Correlation is a measure of linear dependence of two variables. By measuring and mapping the variance of each variable, the correlation gives an idea of the strength of the relationship. Or to put it another way, correlation answers the question: How variable (the independent variable) explain variable B (the dependent variable)?
The formula for correlation
Correlation combines several important and related statistical concepts, namely, variance, and standard deviation. The variance is the dispersion of the variable around the mean and the standard deviation is the square root of the variance.
Since correlation wants to evaluate the linear dependence of two variables that is really needed is to see what sum the covariance of these two variables, and to what extent that the covariance reflects the standard deviation of each variable separately.
Typical errors in the correlation
The most common mistake is assuming correlation approaching +/- 1 is statistically significant. This value is approaching +/- 1, of course, increases the chances of actual statistical significance, but without additional testing it is impossible to know. Statistical tests of correlation, it can be difficult for several reasons; it is not easy. A critical assumption of correlation is that the variables are independent, and that the relationship between them is linear.
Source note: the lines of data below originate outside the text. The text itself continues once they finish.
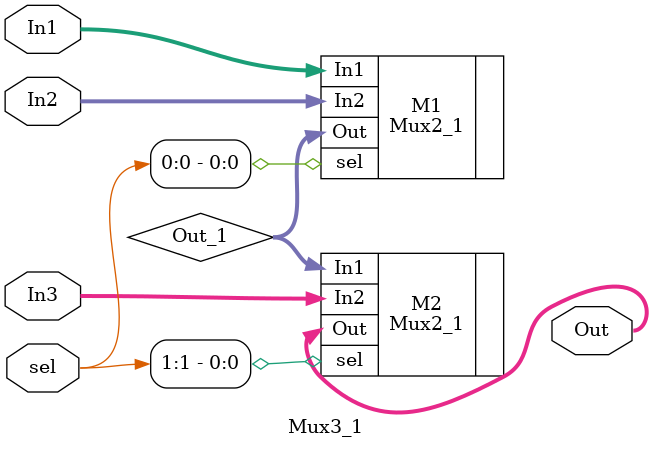
<source format=v>
`timescale 1ns / 1ps
module Mux3_1 (In1, In2, In3, sel, Out);
    parameter n=32;
    input [n-1:0] In1;
    input [n-1:0] In2;
    input [n-1:0] In3;
    input [1:0] sel;
    output [n-1:0] Out;

    wire [n-1:0] Out_1;

    Mux2_1 M1 (
        .In1(In1),
        .In2(In2),
        .sel(sel[0]),
        .Out(Out_1)
    );

    Mux2_1 M2 (
        .In1(Out_1),
        .In2(In3),
        .sel(sel[1]),
        .Out(Out)
    );
endmodule
</source>
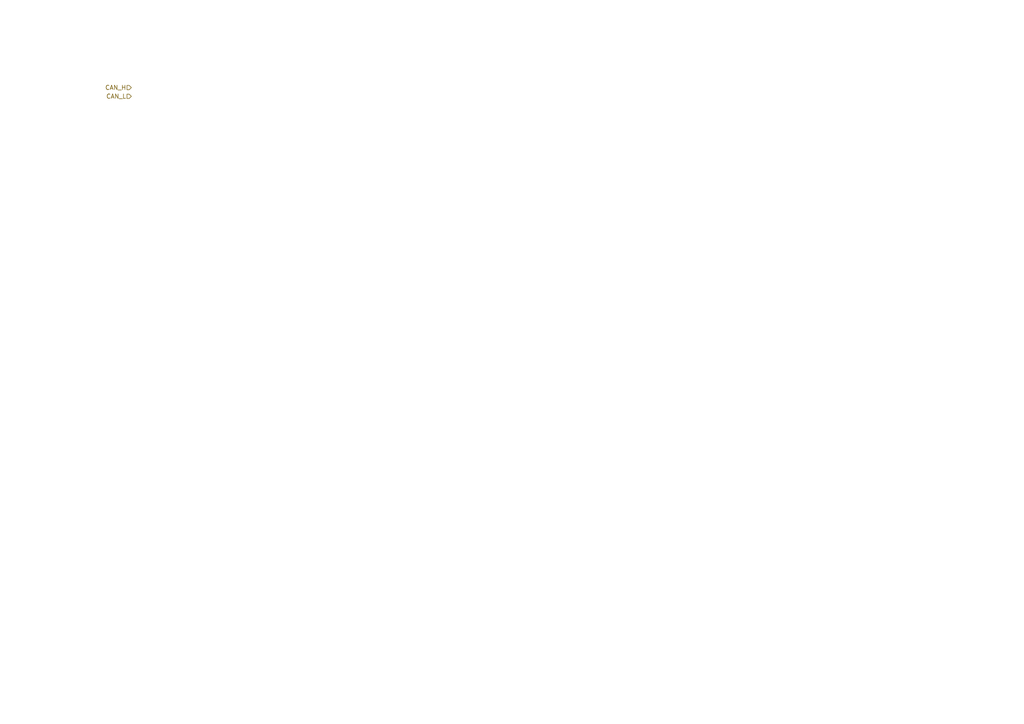
<source format=kicad_sch>
(kicad_sch (version 20211123) (generator eeschema)

  (uuid 139ec05e-a9eb-4214-881f-e7003f910248)

  (paper "A4")

  


  (hierarchical_label "CAN_L" (shape input) (at 38.1 27.94 180)
    (effects (font (size 1.27 1.27)) (justify right))
    (uuid 62f68359-c886-4e8c-b56f-2d12dfac7fa4)
  )
  (hierarchical_label "CAN_H" (shape input) (at 38.1 25.4 180)
    (effects (font (size 1.27 1.27)) (justify right))
    (uuid 72631214-1087-4251-ae5c-832e9b6adb14)
  )
)

</source>
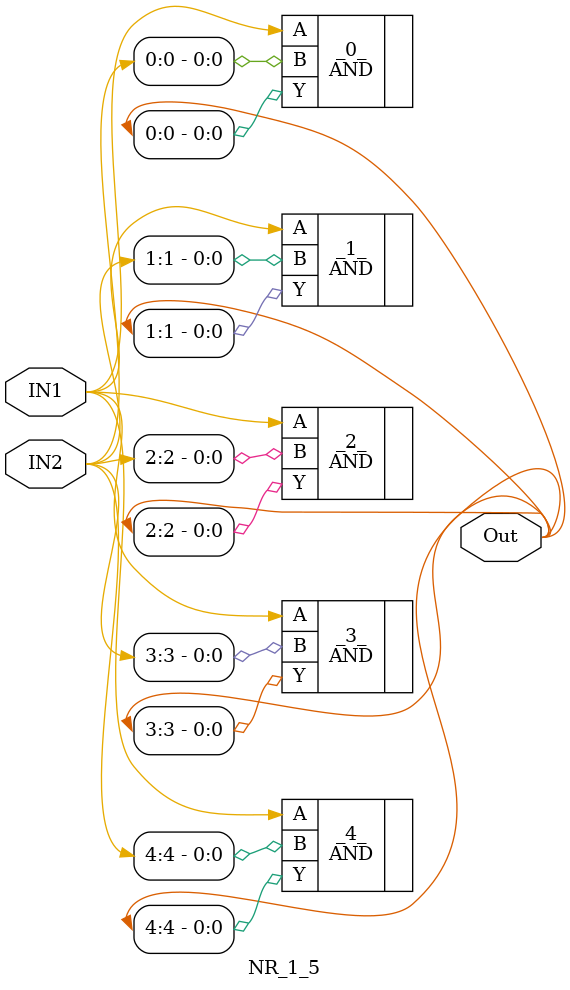
<source format=v>
/* Generated by Yosys 0.45+139 (git sha1 8e1e2b9a3, g++ 12.2.0-14 -fPIC -O3) */

module NR_1_5(IN1, IN2, Out);
  input IN1;
  wire IN1;
  input [4:0] IN2;
  wire [4:0] IN2;
  output [4:0] Out;
  wire [4:0] Out;
  AND _0_ (
    .A(IN1),
    .B(IN2[0]),
    .Y(Out[0])
  );
  AND _1_ (
    .A(IN1),
    .B(IN2[1]),
    .Y(Out[1])
  );
  AND _2_ (
    .A(IN1),
    .B(IN2[2]),
    .Y(Out[2])
  );
  AND _3_ (
    .A(IN1),
    .B(IN2[3]),
    .Y(Out[3])
  );
  AND _4_ (
    .A(IN1),
    .B(IN2[4]),
    .Y(Out[4])
  );
endmodule

</source>
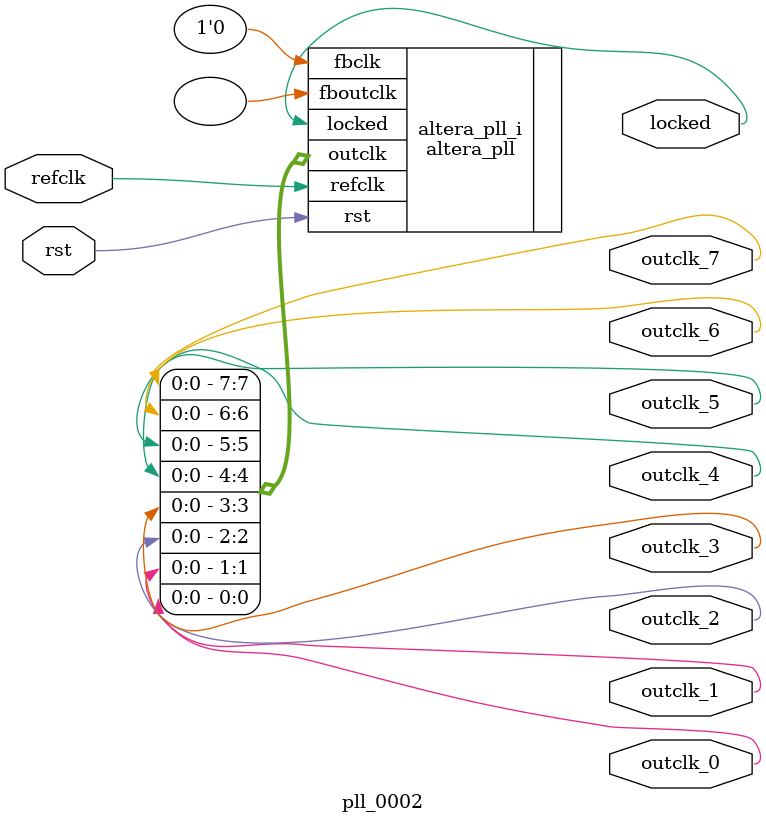
<source format=v>
`timescale 1ns/10ps
module  pll_0002(

	// interface 'refclk'
	input wire refclk,

	// interface 'reset'
	input wire rst,

	// interface 'outclk0'
	output wire outclk_0,

	// interface 'outclk1'
	output wire outclk_1,

	// interface 'outclk2'
	output wire outclk_2,

	// interface 'outclk3'
	output wire outclk_3,

	// interface 'outclk4'
	output wire outclk_4,

	// interface 'outclk5'
	output wire outclk_5,

	// interface 'outclk6'
	output wire outclk_6,

	// interface 'outclk7'
	output wire outclk_7,

	// interface 'locked'
	output wire locked
);

	altera_pll #(
		.fractional_vco_multiplier("false"),
		.reference_clock_frequency("50.0 MHz"),
		.operation_mode("direct"),
		.number_of_clocks(8),
		.output_clock_frequency0("28.000000 MHz"),
		.phase_shift0("0 ps"),
		.duty_cycle0(50),
		.output_clock_frequency1("28.000000 MHz"),
		.phase_shift1("0 ps"),
		.duty_cycle1(50),
		.output_clock_frequency2("28.000000 MHz"),
		.phase_shift2("17857 ps"),
		.duty_cycle2(50),
		.output_clock_frequency3("14.000000 MHz"),
		.phase_shift3("0 ps"),
		.duty_cycle3(50),
		.output_clock_frequency4("7.000000 MHz"),
		.phase_shift4("0 ps"),
		.duty_cycle4(50),
		.output_clock_frequency5("56.000000 MHz"),
		.phase_shift5("0 ps"),
		.duty_cycle5(50),
		.output_clock_frequency6("112.000000 MHz"),
		.phase_shift6("0 ps"),
		.duty_cycle6(50),
		.output_clock_frequency7("112.000000 MHz"),
		.phase_shift7("6696 ps"),
		.duty_cycle7(50),
		.output_clock_frequency8("0 MHz"),
		.phase_shift8("0 ps"),
		.duty_cycle8(50),
		.output_clock_frequency9("0 MHz"),
		.phase_shift9("0 ps"),
		.duty_cycle9(50),
		.output_clock_frequency10("0 MHz"),
		.phase_shift10("0 ps"),
		.duty_cycle10(50),
		.output_clock_frequency11("0 MHz"),
		.phase_shift11("0 ps"),
		.duty_cycle11(50),
		.output_clock_frequency12("0 MHz"),
		.phase_shift12("0 ps"),
		.duty_cycle12(50),
		.output_clock_frequency13("0 MHz"),
		.phase_shift13("0 ps"),
		.duty_cycle13(50),
		.output_clock_frequency14("0 MHz"),
		.phase_shift14("0 ps"),
		.duty_cycle14(50),
		.output_clock_frequency15("0 MHz"),
		.phase_shift15("0 ps"),
		.duty_cycle15(50),
		.output_clock_frequency16("0 MHz"),
		.phase_shift16("0 ps"),
		.duty_cycle16(50),
		.output_clock_frequency17("0 MHz"),
		.phase_shift17("0 ps"),
		.duty_cycle17(50),
		.pll_type("General"),
		.pll_subtype("General")
	) altera_pll_i (
		.rst	(rst),
		.outclk	({outclk_7, outclk_6, outclk_5, outclk_4, outclk_3, outclk_2, outclk_1, outclk_0}),
		.locked	(locked),
		.fboutclk	( ),
		.fbclk	(1'b0),
		.refclk	(refclk)
	);
endmodule


</source>
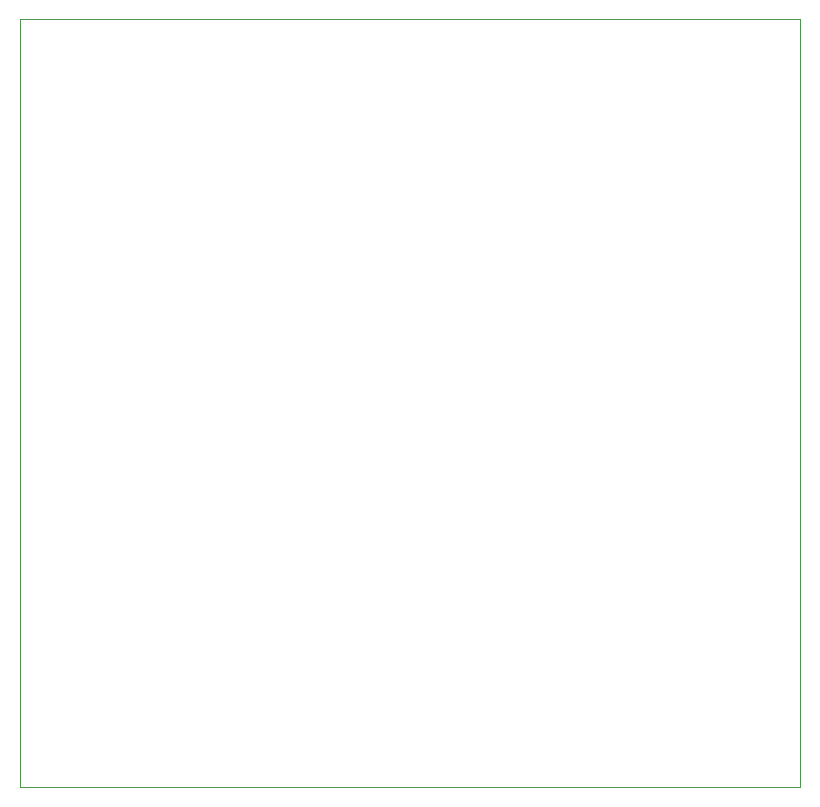
<source format=gbr>
%TF.GenerationSoftware,KiCad,Pcbnew,7.0.1-0*%
%TF.CreationDate,2023-05-12T11:35:50+01:00*%
%TF.ProjectId,rs232,72733233-322e-46b6-9963-61645f706362,rev?*%
%TF.SameCoordinates,Original*%
%TF.FileFunction,Profile,NP*%
%FSLAX46Y46*%
G04 Gerber Fmt 4.6, Leading zero omitted, Abs format (unit mm)*
G04 Created by KiCad (PCBNEW 7.0.1-0) date 2023-05-12 11:35:50*
%MOMM*%
%LPD*%
G01*
G04 APERTURE LIST*
%TA.AperFunction,Profile*%
%ADD10C,0.100000*%
%TD*%
G04 APERTURE END LIST*
D10*
X177000000Y-84000000D02*
X243000000Y-84000000D01*
X243000000Y-149000000D01*
X177000000Y-149000000D01*
X177000000Y-84000000D01*
M02*

</source>
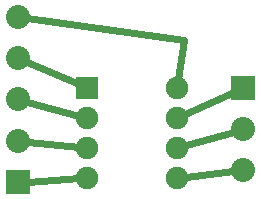
<source format=gtl>
G04 MADE WITH FRITZING*
G04 WWW.FRITZING.ORG*
G04 DOUBLE SIDED*
G04 HOLES PLATED*
G04 CONTOUR ON CENTER OF CONTOUR VECTOR*
%ASAXBY*%
%FSLAX23Y23*%
%MOIN*%
%OFA0B0*%
%SFA1.0B1.0*%
%ADD10C,0.075000*%
%ADD11C,0.080000*%
%ADD12R,0.075000X0.075000*%
%ADD13R,0.080000X0.080000*%
%ADD14C,0.024000*%
%LNCOPPER1*%
G90*
G70*
G54D10*
X690Y629D03*
X990Y629D03*
X690Y529D03*
X990Y529D03*
X690Y429D03*
X990Y429D03*
X690Y329D03*
X990Y329D03*
G54D11*
X1208Y629D03*
X1208Y491D03*
X1208Y354D03*
X460Y314D03*
X460Y452D03*
X460Y590D03*
X460Y728D03*
X460Y865D03*
G54D12*
X690Y629D03*
G54D13*
X1208Y629D03*
X460Y314D03*
G54D14*
X664Y640D02*
X488Y715D01*
D02*
X1012Y787D02*
X490Y861D01*
D02*
X994Y658D02*
X1012Y787D01*
D02*
X663Y536D02*
X490Y582D01*
D02*
X662Y432D02*
X491Y449D01*
D02*
X662Y327D02*
X491Y316D01*
D02*
X1179Y616D02*
X1016Y541D01*
D02*
X1178Y483D02*
X1018Y437D01*
D02*
X1177Y350D02*
X1019Y332D01*
G04 End of Copper1*
M02*
</source>
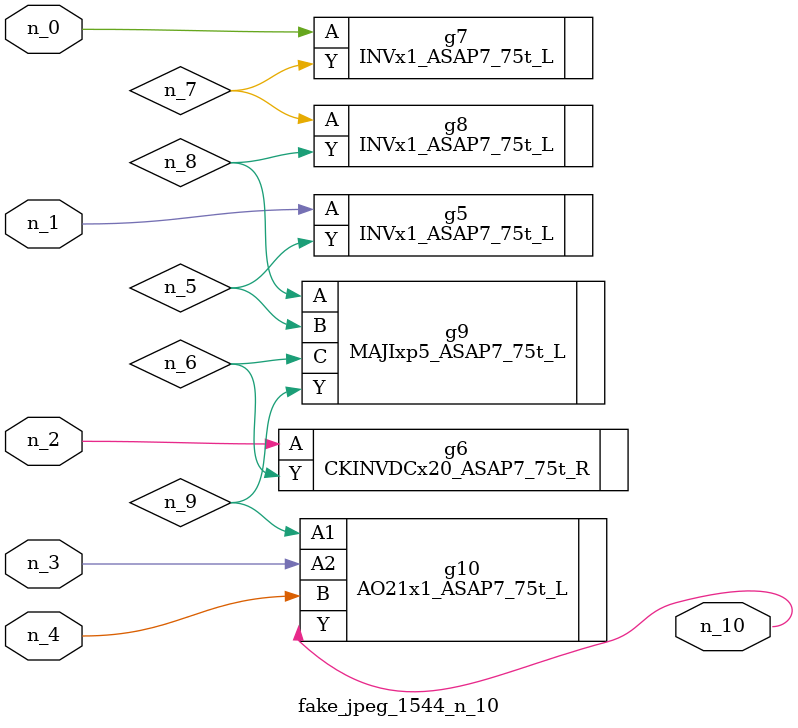
<source format=v>
module fake_jpeg_1544_n_10 (n_3, n_2, n_1, n_0, n_4, n_10);

input n_3;
input n_2;
input n_1;
input n_0;
input n_4;

output n_10;

wire n_8;
wire n_9;
wire n_6;
wire n_5;
wire n_7;

INVx1_ASAP7_75t_L g5 ( 
.A(n_1),
.Y(n_5)
);

CKINVDCx20_ASAP7_75t_R g6 ( 
.A(n_2),
.Y(n_6)
);

INVx1_ASAP7_75t_L g7 ( 
.A(n_0),
.Y(n_7)
);

INVx1_ASAP7_75t_L g8 ( 
.A(n_7),
.Y(n_8)
);

MAJIxp5_ASAP7_75t_L g9 ( 
.A(n_8),
.B(n_5),
.C(n_6),
.Y(n_9)
);

AO21x1_ASAP7_75t_L g10 ( 
.A1(n_9),
.A2(n_3),
.B(n_4),
.Y(n_10)
);


endmodule
</source>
In theory, you might want to check these allegations to determine if a correlation calculation is appropriate.
The second most common mistake is forgetting the normalization of data into a single unit. If the correlation calculation on the two beta versions, then they are already normalized: the beta unit. However, if you want to correlate the inventory, it is important to normalize their percentage yield, not share price changes. This happens too often, even among professionals in the field of investment.
For stocks, the correlation of prices, You are essentially asking two questions: what is the yield for a certain number of periods, and how to relate to return to return to another security over the same period? Therefore, a comparison of stock prices is difficult: two securities can have high correlation if the return is the daily percentage changes for the last 52 weeks, but low correlation if the return of monthly changes for the last 52 weeks. Which one is “better”? There really is no perfect answer, and it depends on the purpose of the test.
Finding correlations in Excel
There are several ways to calculate correlation in Excel.
The easiest way is to make the two data sets and to use built-in formula correlation:
This is a convenient way to calculate correlations between two datasets. But what if you want to create a correlation matrix across data sets? For this you need to use the data analysis module of Excel. The plugin can be found on the data tab, under Analysis.
Select the table of returns. In this case, our columns entitled, so we want to check the “Labels in first row” so that Excel knows to treat them as headings. Then you can choose to output on the same sheet or on a new sheet.
As soon as You press Enter, the data is automatically. You can add text and conditional formatting to clean up the result.